Public parking, which workers are expected to cover themselves, runs between $250 and $350 a month, they said. “That’s before you’re buying yourself groceries and all the other expenses,” they said. Workers had avoided this and other commuting costs by working from home since the COVID-19 pandemic emptied out offices in the spring of 2020.

The organizer said they have worked for Keywords for two years and gotten a raise to $16.50 an hour, but they, like most of the workers who would vote on a union, started their testing job during the pandemic and have not gone into BioWare’s office to work alongside its developers. Over the past two years, Keywords QA in Edmonton assisted on Mass Effect: Legendary Edition, which launched last May, as well as the Legacy of the Sith expansion that launched for Star Wars: The Old Republic this February. Currently, Keywords QA workers are working on the next Dragon Age, the organizer said.

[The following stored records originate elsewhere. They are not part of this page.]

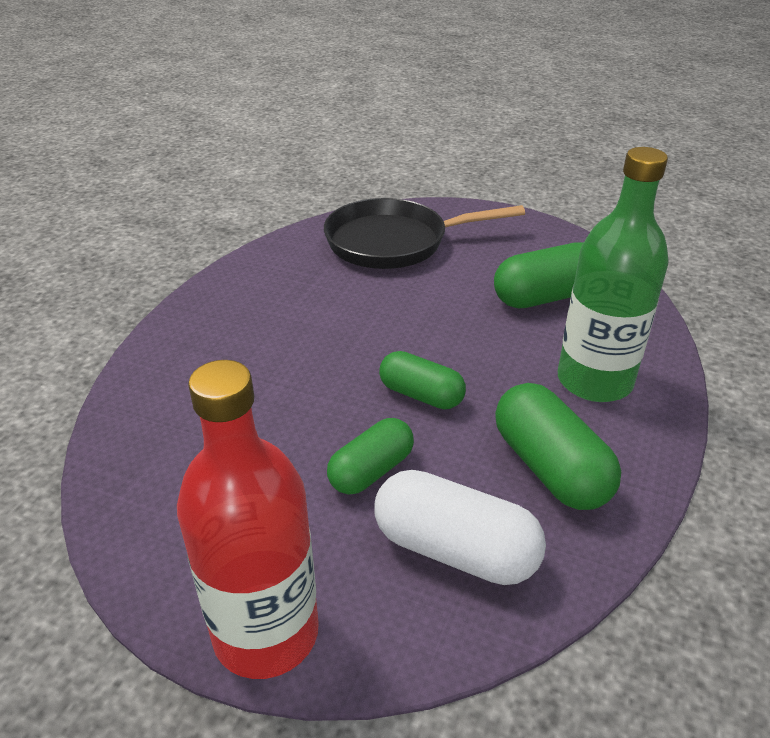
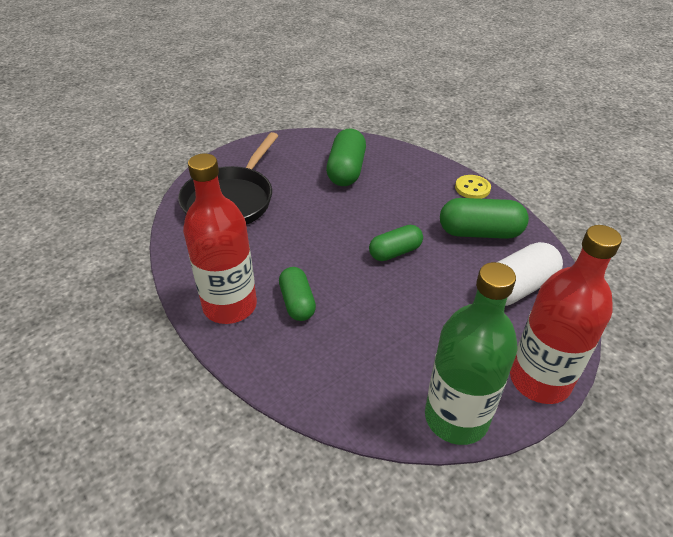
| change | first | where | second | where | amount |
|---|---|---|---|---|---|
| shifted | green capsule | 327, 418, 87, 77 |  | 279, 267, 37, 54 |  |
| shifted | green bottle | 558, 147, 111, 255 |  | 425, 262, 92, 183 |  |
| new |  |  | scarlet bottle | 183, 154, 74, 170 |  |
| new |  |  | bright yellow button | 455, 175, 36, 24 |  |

“Many of our individuals have things like student loans,” they said. “Just like down in the United States, post-secondary education is not free up here, either.” They said most of their colleagues had four-year university degrees, and those that didn’t likely had studied at a technical college. The University of Alberta, a well regarded public university there in Edmonton, is often a feeder to the local tech industry, games development included.

“It really resonated with a lot of our members that we are viewed as unskilled labor — minimum wage, you get to sit around and play video games all day, right?” the organizer said. “But I think the reality that most people don’t understand is how highly technical the QA industry is, and a lot of these individuals who are working on our team, these are people who are coming out of university with computer science degrees and just trying to get started in the industry.

“They’re highly talented individuals that are creating immense wealth for their employer, at the expense of themselves,” they added.